The fathers of the first ages speak often of the power that the Christians exercised against the demons, against those who called themselves diviners, against magicians and other subalterns of the devil; principally against those who were possessed, who were then frequently seen, and are so still from time to time, both in the church and out of the church. Exorcisms and other prayers of the church have always been employed against these, and with success. Emperors and kings have employed their authority and the rigor of the laws against those who have devoted themselves to the service of the demon, and used spells, charms, and other methods which the demon employs, to entice and destroy both men and animals, or the fruits of the country.
We might add to the remarks of the reverend Dominican father divers other propositions drawn from the same work; for instance, when the author says that "the angels know everything here below; for if it is by means of specialties, which God communicates to them every day, as St.

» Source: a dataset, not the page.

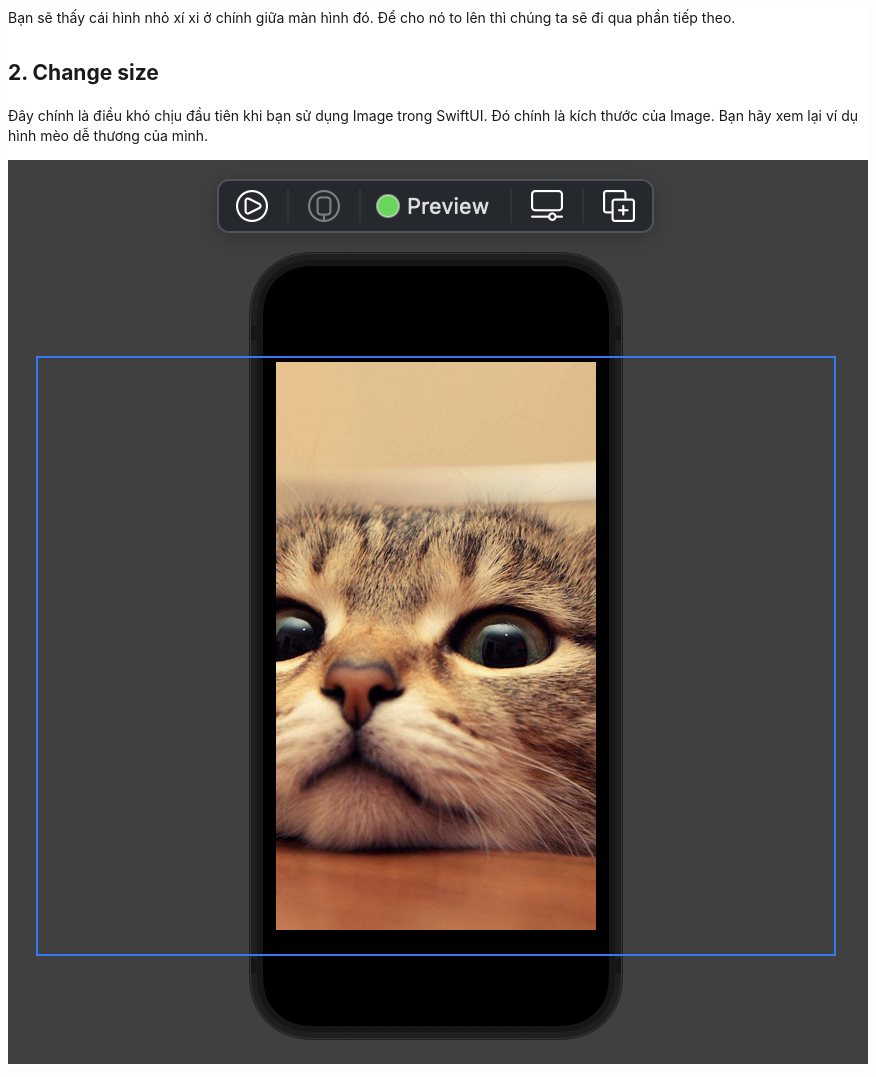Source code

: Bạn sẽ thấy cái hình nhỏ xí xi ở chính giữa màn hình đó. Để cho nó to lên thì chúng ta sẽ đi qua phần tiếp theo.

## 2. Change size

Đây chính là điều khó chịu đầu tiên khi bạn sử dụng Image trong SwiftUI. Đó chính là kích thước của Image. Bạn hãy xem lại ví dụ hình mèo dễ thương của mình.

![img_173](../_img/173.png)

Augustine thinks, there is no reason to believe that they do not know all the wants of mankind, and that they cannot console and strengthen them, render themselves visible to them by the permission of God, without always receiving from him an express order so to do."
This proposition is rather rash: it is not certain that the angels know everything that passes here below. Jesus Christ, in St. Matthew xxiv. 36, says that the angels do not know the day of his coming. It is still more doubtful that the angels can appear without an express command from God, and that St. Augustine has so taught.
He says, a little while after – "That demons often appeared before Jesus Christ in fantastic forms, which they assumed as the angels do," that is to say, in aërial bodies which they organized; "whilst at present, and since the coming of Jesus Christ, those wonders and spells have been so common that the people attributed them to sorcery and commerce with the devil, whereas it is attested that they can be operated only by natural magic, which is the knowledge of secret effects from natural causes, and many of them by the subtilty of the air alone. This is the opinion of the greater number of the fathers who have spoken of them."